If this sounds confusing - that’s because it’s hard describe in general terms. But you can create one yourself for free - go to http://smartcoach.runnersworld.com/smartcoach/ (you’ll have to create a free Runner’s World account and log in first) and it gives you a really easy setup screen to create your own program. By entering basic info like the distance and date of the race you’re training for and how many miles a week you want to start with running (6-11, 11-16, etc), it creates a customized plan with distances AND paces for you. Here’s an example plan I created assuming I was training for a 10K race, with a recent 5K race time of 45 minutes, and a weekly mileage starting at 6-11 miles per week, with a race goal in 3 months:
Set yours up according to your own stats and see how it looks!
The free SmartCoach program only lets you create a plan from scratch - not modify it once you’re underway, but that’s not a big deal to me. If it is to you, you can upgrade to the paid program that lets you tweak paces/distances based on how your fitness is going and any injuries you might get, etc.
Regardless of the approach you choose, there are a few things I think are important for any training program:
1) Don’t over-do it. 3 days of running a week with rest or cross-training on the other days is PLENTY to start with - your body needs time to recuperate and the rest days will make you stronger than if you pushed yourself every day.

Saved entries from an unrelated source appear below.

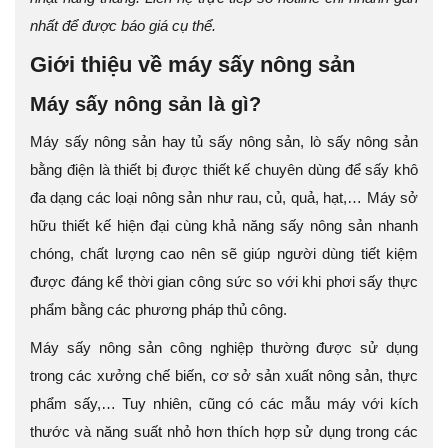
nhất để được báo giá cụ thể.
Giới thiệu về máy sấy nông sản
Máy sấy nông sản là gì?
Máy sấy nông sản hay tủ sấy nông sản, lò sấy nông sản
bằng điện là thiết bị được thiết kế chuyên dùng để sấy khô
đa dạng các loại nông sản như rau, củ, quả, hạt,… Máy sở
hữu thiết kế hiện đại cùng khả năng sấy nông sản nhanh
chóng, chất lượng cao nên sẽ giúp người dùng tiết kiệm
được đáng kể thời gian công sức so với khi phơi sấy thực
phẩm bằng các phương pháp thủ công.
Máy sấy nông sản công nghiệp thường được sử dụng
trong các xưởng chế biến, cơ sở sản xuất nông sản, thực
phẩm sấy,… Tuy nhiên, cũng có các mẫu máy với kích
thước và năng suất nhỏ hơn thích hợp sử dụng trong các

2) Don’t get bogged down over a bad workout or even a chain of bad runs - experiment but don’t get discouraged. Everyone goes through it.
3) Listen to your body, and take it easy when you need to. It’s not worth staying “on-plan” if it means you’re going to hurt yourself or overextend yourself. (This doesn’t mean make excuses for not running, but temper your runs if you’re in pain or can’t seem to maintain your previous efforts once in a while.)
4) ENJOY the experience, and try to think of it as more than just exercise! After all, if exercise is all you were after, you might as well be sitting on a stationary bike in front of a television set, right?